42.Bölüm||Anneanne!

11.6K 472 47
                                    

1 M OLDUK! NEFESİM AİLESİ HER GÜN DAHA FAZLA BÜYÜYOR!

HEPİNİZİ O KADAR ÇOK SEVİYORUM Kİ ANLATAMAM... SİZ CANSINIZ BE. EN İYİ OKUYUCULARSINIZ!

7 ay sonra

Zeynep'in Ağzından

Hamileliğimin sekizinci ayına gelmiştik. Zaman ne çabuk geçiyordu bilmiyorum ama her saatti, her dakikası, her saniyesi bebeğimi hissetmek büyül heyecan veriyordu.

Kerem, şirketten izin almış, ve beni yalnız bırakmıyordu. Hamileliğimin en zor zamanlarıydı. Sancılarım fazlaydı. Ama doktor bunun olacağını belirtmişti.

"Zeynep!" Kerem'in bana seslenmesiyle birlikte belimi tutarak oturduğum koltuktan kalktım. Ayrıca çokta kilo almıştım. Yanaklarım, karnım, her yerim şişmişti. Ben bu durumdan her ne kadar hoşnut olmasam da Kerem bana bu hâlimin daha güzel olduğunu söylüyordu.

"Geldim!" diye seslendim.

"Yavaş gel!" diye beni uyardı. Her zamanki gibi. Kerem ve onun uyarı dolu cümleleri... Şu zamana kadar sürekli 'yavaş çık, yavaş hareket et, kalkma, otur...' bu cümleleri duymaktan bıkmıştım.

Her gün bu sözleri söylemek ona alışkanlık hâline gelmişti.

Tabiî ki bunlari biliyordum. Ayrıca normalden fazla olarak da, duygusallık, açık sözlülük, karamsarlık, cazgırlık ve benzeri duygularımda tavan yapmıştı.

Karnımı tutarak, ayağımdaki pofuduk ayakkabılarla beraber Kerem'in olduğu odaya gittim. Kerem'in spor odasını kaldırmış ve çocuk odası yapmıştık. Yakın bir zamanda taşınacaktık zaten. Odaya girdiğimde etrafı süzdüm.

Kızım.

Kızımın odası.

Evet, kızımız olacaktı. Bu o kadar güzel bir histi ki... Erkek de olsa bir şey fark etmeyecekti. Bebeğimizin adını daha düşünmemiştik daha.

"Ne oldu, Kerem?" diye sordum, bebek odasında bir şeyler yapan Kerem'e doğru.

"Gel buraya." diye beni yanına çağırdı. Kapının kenarında yaslanmayı bırakıp, odanın içine ilerledim.

"Bak... Sence burası nasıl oldu?" Kerem, odanın bir duvarına bizim bebeğimizle anlatan ilklerimizi çerçeveler hâlinde asmıştı.

Mutlulukla gülümsedim. "Çok güzel olmuş..." Bebeğimizin ilk ultrason fotoğrafı, ilk cinsiyetini öğrendiğimiz gün çekildiğimiz fotoğraf, ilk ayımızdan sekizincinci ayı belirten fotoğraflar, ilk kalp atış sesini duyduğumuz gün, odasına almaya gittiğimiz ilk gün, ona ilk kıyafet aldığımız gün ve benzeri şeylerin fotoğraflarını hepsini fotoğraflarını duvara asmıştı.

"Beğendin mi?" diye sordu kollarını belime dolayarak.

"Çok..." diye mırıldandım. "Çok beğendim."

"Sevindim. Bütün ilklerimizi buraya astım, güzelim. Burası ilklerimizi anlatan bir duvar olsun."

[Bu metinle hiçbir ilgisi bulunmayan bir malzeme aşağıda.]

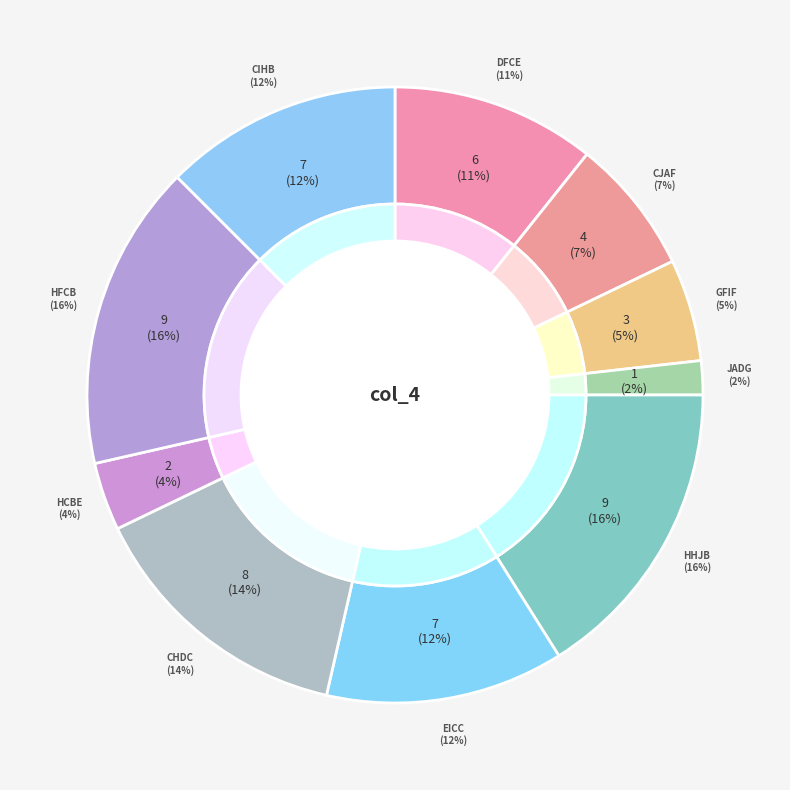

How many segments does this pie chart have?

10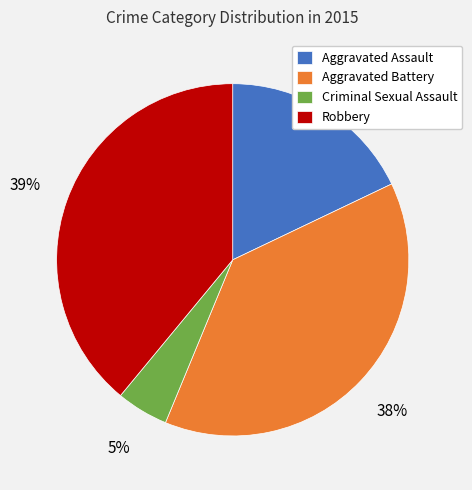

To the nearest percent, what is the difference between the Robbery and Aggravated Battery slice percentages?

1%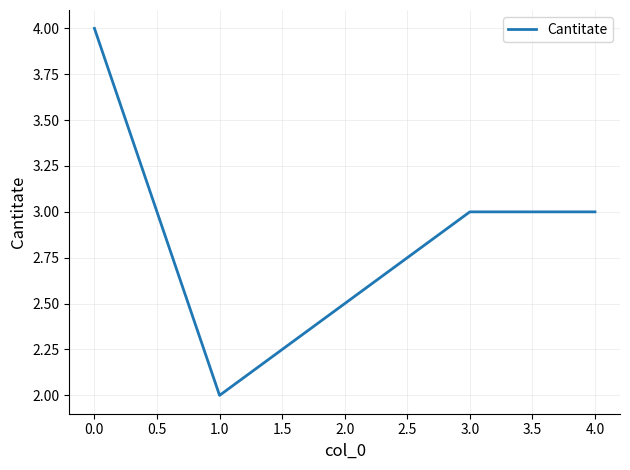

What is the sum of all values?

12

"Harika olur. Hem kızımız büyüdüğünde duvara bakar ve onun içinde çok güzel olur." Kerem, kollarının arasına biraz daha çekip, dudaklarını yanağımda gezdirdi.

"Senin gibi bir kadına sahip olduğum için dünyanın en şanslı adamıyım."

"Sanırım bu düşüncemiz karşılıklı." dediğimde, Kerem'in gözleri anında kısıldı.

"Sanırım derken, hatun!" diyerek, kızarcasına baktı. Onun bu hâline gülerek karşılık verdim.

"Sanırım değil tabiî ki. Dünyanın en şanslı kadınıyım." diye söylediğimde, Kerem memnun bir şekilde mırıldandı. "Ha şöyle, hatun!"